MILAN – Nick Suzuki gardait la même attitude. Il dégageait un calme et une assurance comme s’il se préparait à vivre un match du mois de novembre contre les Blue Jackets de Columbus.
Les deux mains dans les poches, Suzuki répondait aux questions des journalistes dans la zone mixte de l’aréna secondaire du Santagiulia Arena avec la même dégaine qu’il le fait dans le vestiaire des Canadiens de Montréal.
Mais en ce samedi après-midi ensoleillé à Milan, il se retrouvait sur une scène immensément plus grande. Il était à 24 heures de jouer le match pour la médaille d’or aux Jeux olympiques entre le Canada et les États-Unis.
À sa sortie d’un entraînement fermé aux membres des médias, Suzuki a souri quand on lui a demandé depuis quand il rêvait de participer à cette rencontre.

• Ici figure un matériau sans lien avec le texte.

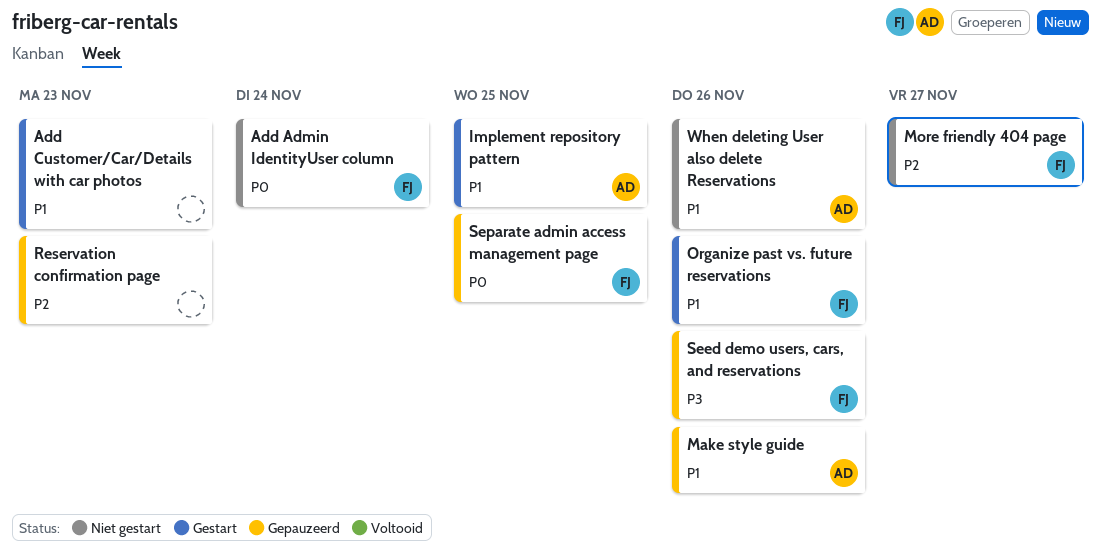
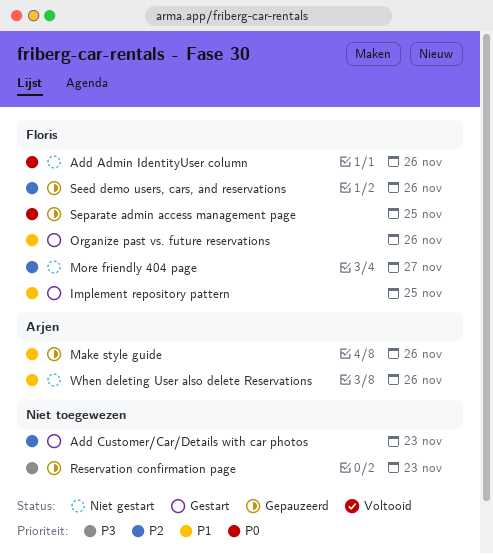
Add Admin IdentityUser column, due: Nov 24 -> Nov 26
Add Customer/Car/Details with car photos, priority: P1 -> P2
Implement repository pattern, owner: Arjen -> Floris
Reservation confirmation page, priority: P2 -> P3
Seed demo users, cars, and reservations, priority: P3 -> P2

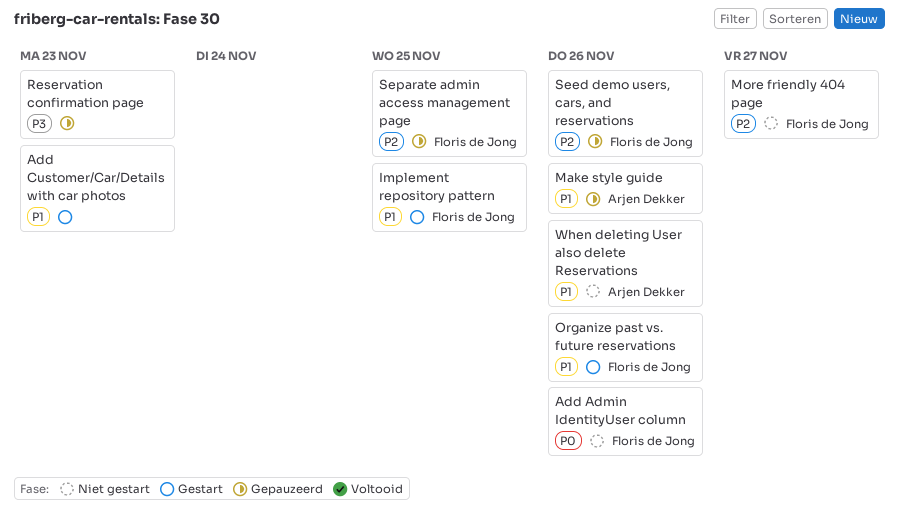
Add Customer/Car/Details with car photos, priority: P2 -> P1
Separate admin access management page, priority: P0 -> P2

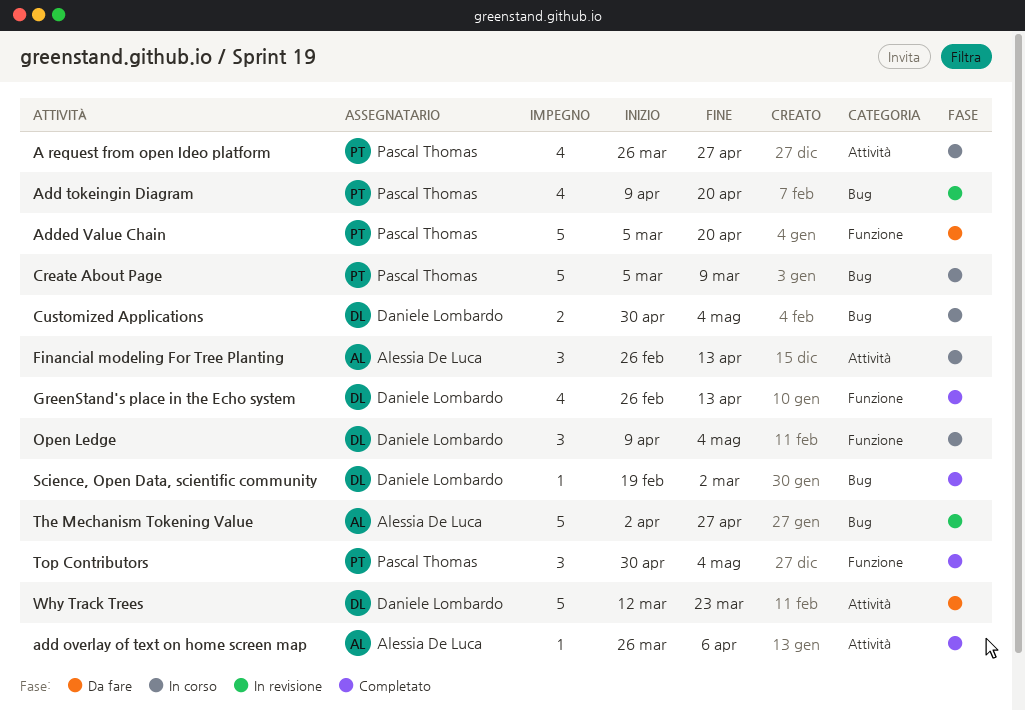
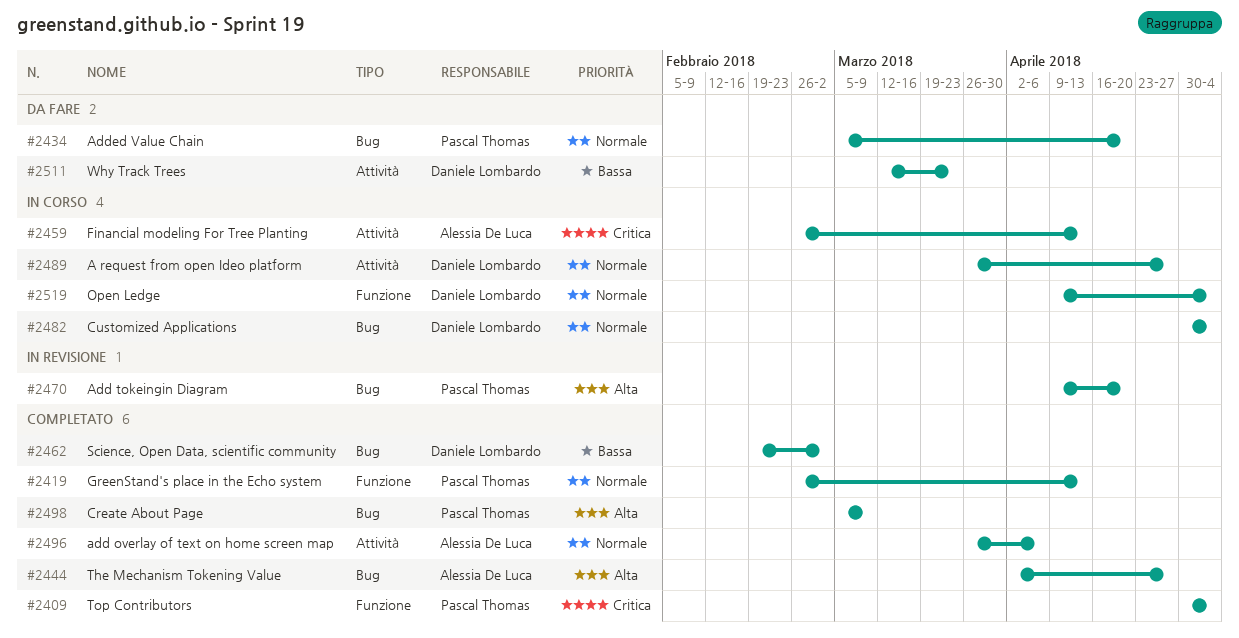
A request from open Ideo platform, owner: Pascal Thomas -> Daniele Lombardo
Added Value Chain, label: Funzione -> Bug
Create About Page, status: In corso -> Completato
GreenStand's place in the Echo system, owner: Daniele Lombardo -> Pascal Thomas
The Mechanism Tokening Value, status: In revisione -> Completato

« Dès que j’ai appris que j’avais gagné un poste avec l’équipe canadienne, je rêvais de jouer ce match pour la médaille d’or, a-t-il dit. J’y rêvais même avant d’assurer ma place. Nous avons tous le même rêve. Nous avons trouvé des façons d’atteindre la grande finale. »
Sur papier, cette finale aux Jeux olympiques représente un choc entre les deux plus grandes nations au hockey. C’est aussi une revanche de la finale de la Confrontation des 4 nations, où Connor McDavid avait marqué le but vainqueur en prolongation dans un gain de 3-2 des Canadiens contre les Américains au TD Garden de Boston.

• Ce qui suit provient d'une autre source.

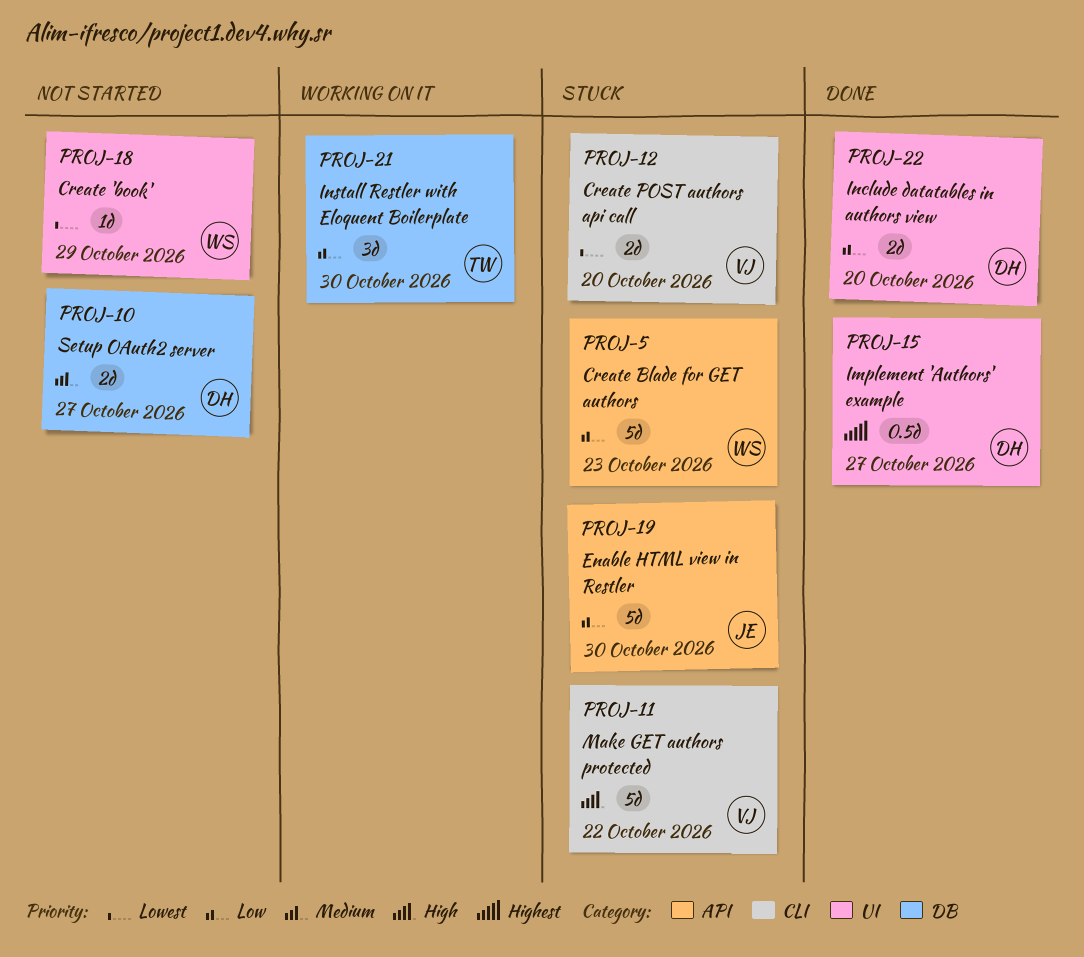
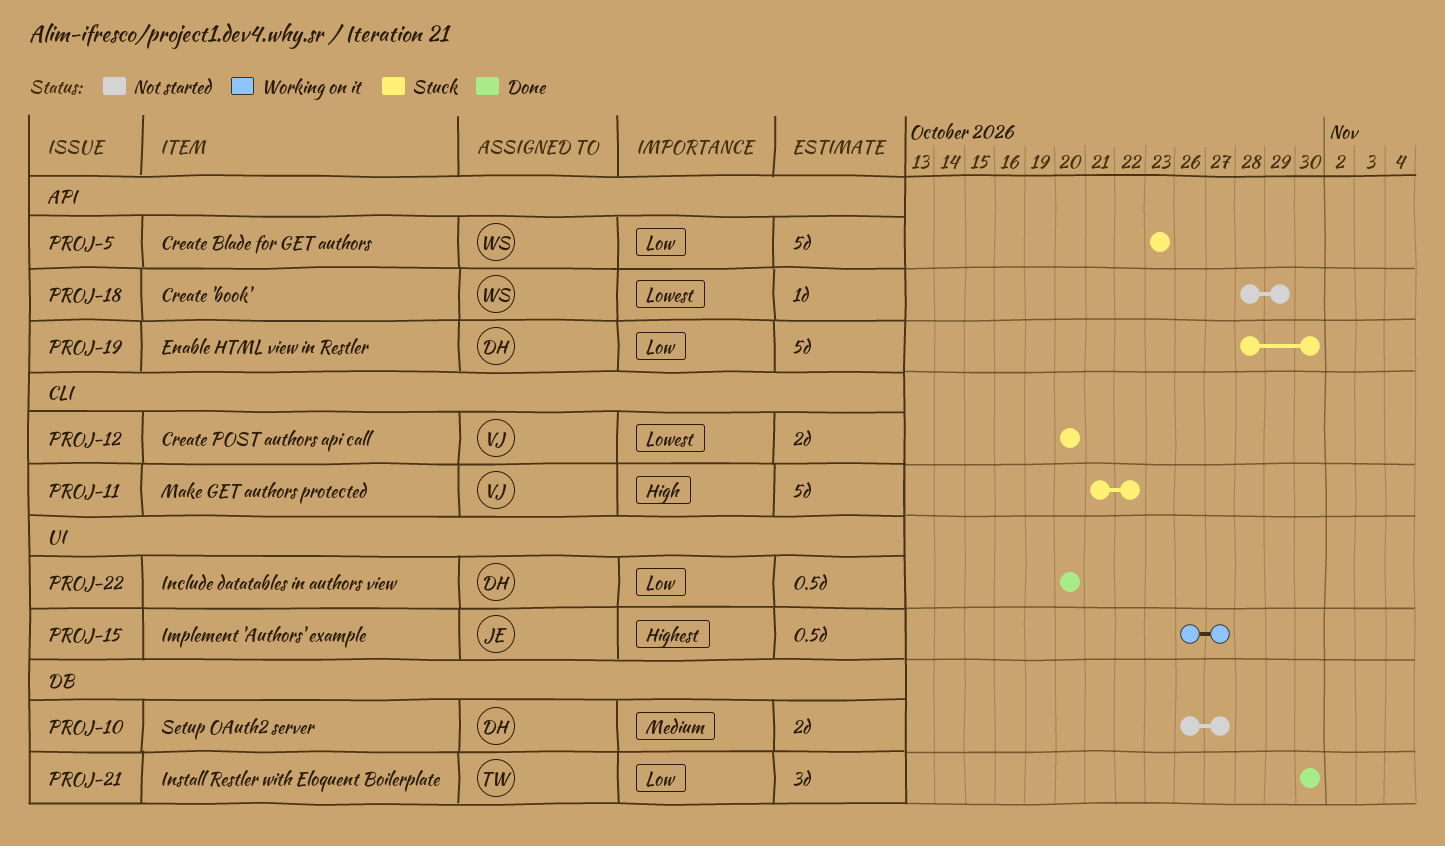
PROJ-15, status: Done -> Working on it
PROJ-15, owner: DH -> JE
PROJ-18, label: UI -> API
PROJ-19, owner: JE -> DH
PROJ-21, status: Working on it -> Done
PROJ-22, estimate: 2d -> 0.5d

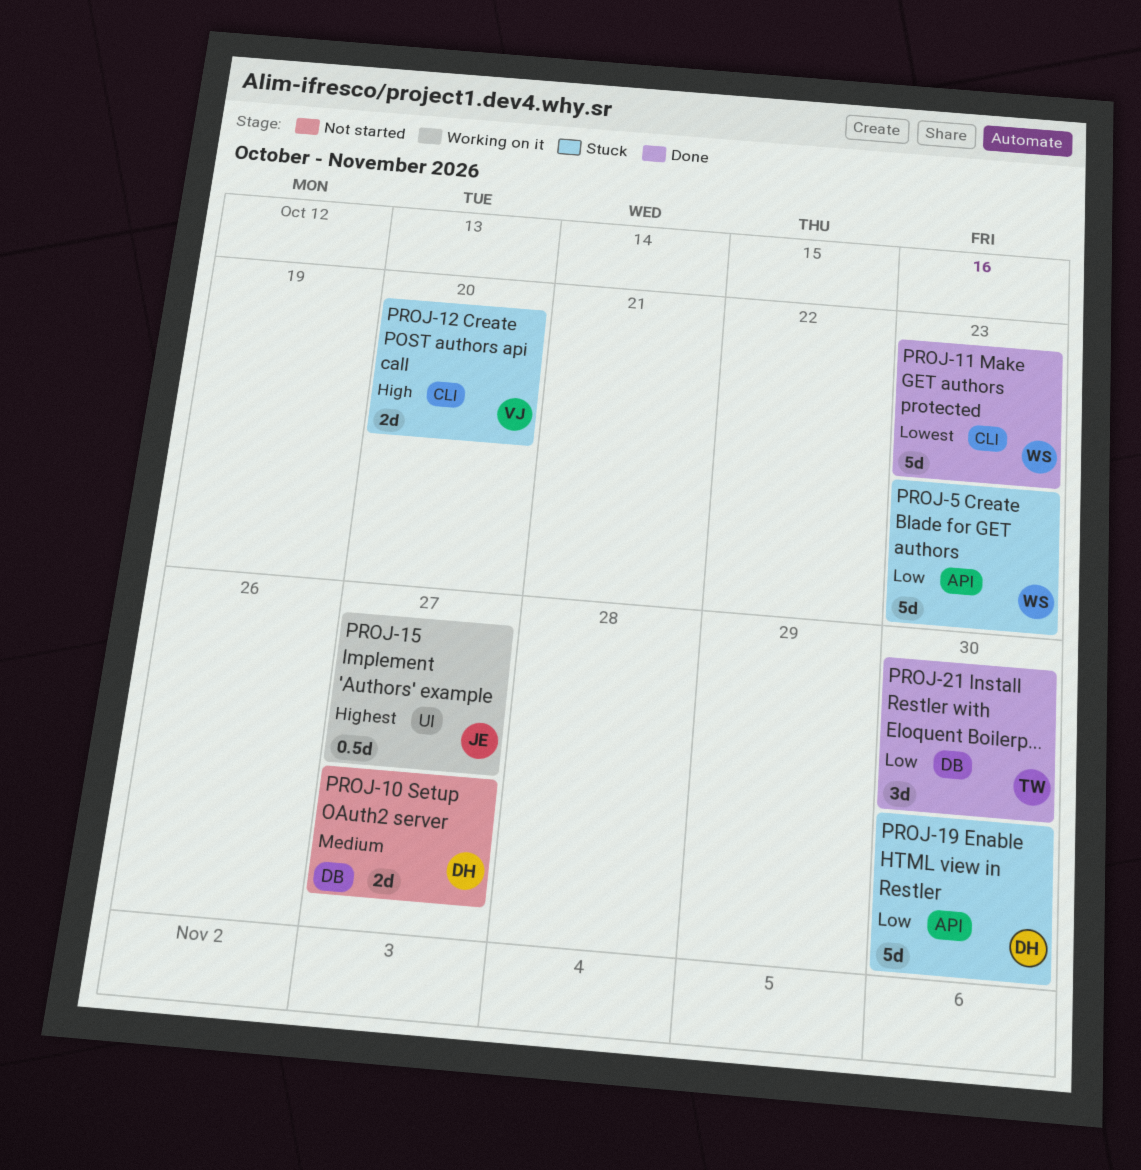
PROJ-11, status: Stuck -> Done
PROJ-11, owner: VJ -> WS
PROJ-11, priority: High -> Lowest
PROJ-11, due: Oct 22 -> Oct 23
PROJ-12, priority: Lowest -> High
PROJ-18: present -> none
PROJ-22: present -> none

Le nez sous une dizaine de micros, Suzuki s’est gardé bien loin d’une possible controverse en décrivant l’impact d’une finale contre le pays voisin.

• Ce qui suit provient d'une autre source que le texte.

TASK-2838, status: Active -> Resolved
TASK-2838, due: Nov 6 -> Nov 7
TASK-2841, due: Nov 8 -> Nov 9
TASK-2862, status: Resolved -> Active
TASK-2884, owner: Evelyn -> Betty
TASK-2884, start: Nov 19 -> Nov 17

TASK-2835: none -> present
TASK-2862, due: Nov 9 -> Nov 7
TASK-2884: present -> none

« Ce serait spécial, peu importe les rivaux dans le match pour l’or, a répliqué le numéro 10 du Canada. Mais nous connaissons tous les joueurs des États-Unis et ils connaissent tous nos joueurs. Il s’agira d’un match formidable. J’espère que nous finirons au sommet. »
En cinq matchs depuis le début des JO, Suzuki a marqué deux buts. Le capitaine du CH a inscrit un immense but en quarts de finale contre la Tchéquie en redirigeant une frappe du défenseur Devon Toews pour créer l’égalité 3-3 en troisième période.
Au match suivant, soit la demi-finale contre la Finlande, Suzuki a remplacé Sidney Crosby au centre de Mitch Marner et de Mark Stone.
S’il restait de glace dans la majorité de ses réponses, Suzuki a dérogé de sa propre philosophie pour parler de Crosby. Il a offert un minime indice par rapport à la possible présence du capitaine face aux Américains.
« Sid est une pièce importante de notre équipe, a-t-il mentionné. Il est notre meneur. Nous voudrons jouer du mieux possible s’il n’est pas de la formation, mais j’ai trouvé qu’il paraissait vraiment bien sur la glace aujourd’hui. J’espère qu’il jouera cette finale. »
« Ça représenterait beaucoup pour lui, mais aussi pour nous s’il pouvait y participer, a-t-il poursuivi. Il est tellement un grand meneur et une voix importante. Nous nous tournons tous vers lui pour obtenir des conseils. Ce serait génial de le voir en uniforme. »
En fin de soirée samedi à Milan, Suzuki gardera un œil sur le match pour la médaille de bronze entre la Slovaquie et la Finlande. Juraj Slafkovsky tentera de gagner une deuxième médaille de bronze aux JO.
« Oui, je regarderai le match, a-t-il précisé. Mais c’est à quelle heure déjà? 20 h 40 ? Je regarderai un peu, mais je me coucherai avant la fin de leur match. J’encouragerai Slaf et Kapy (Oliver Kapanen). »
Suzuki a agi comme un bon capitaine. Il n’a montré aucune allégeance entre les deux pays. Mais Slafkovsky, qui mène son équipe avec huit points (quatre buts, quatre passes), est celui qui transporte l’attaque des Slovaques sur ses épaules. Kapanen, quant à lui, s’est contenté d’ouvrir la porte pour ses coéquipiers. En deux matchs avec la Finlande, le centre de 22 ans a toujours un temps de jeu de 0 min 0 s.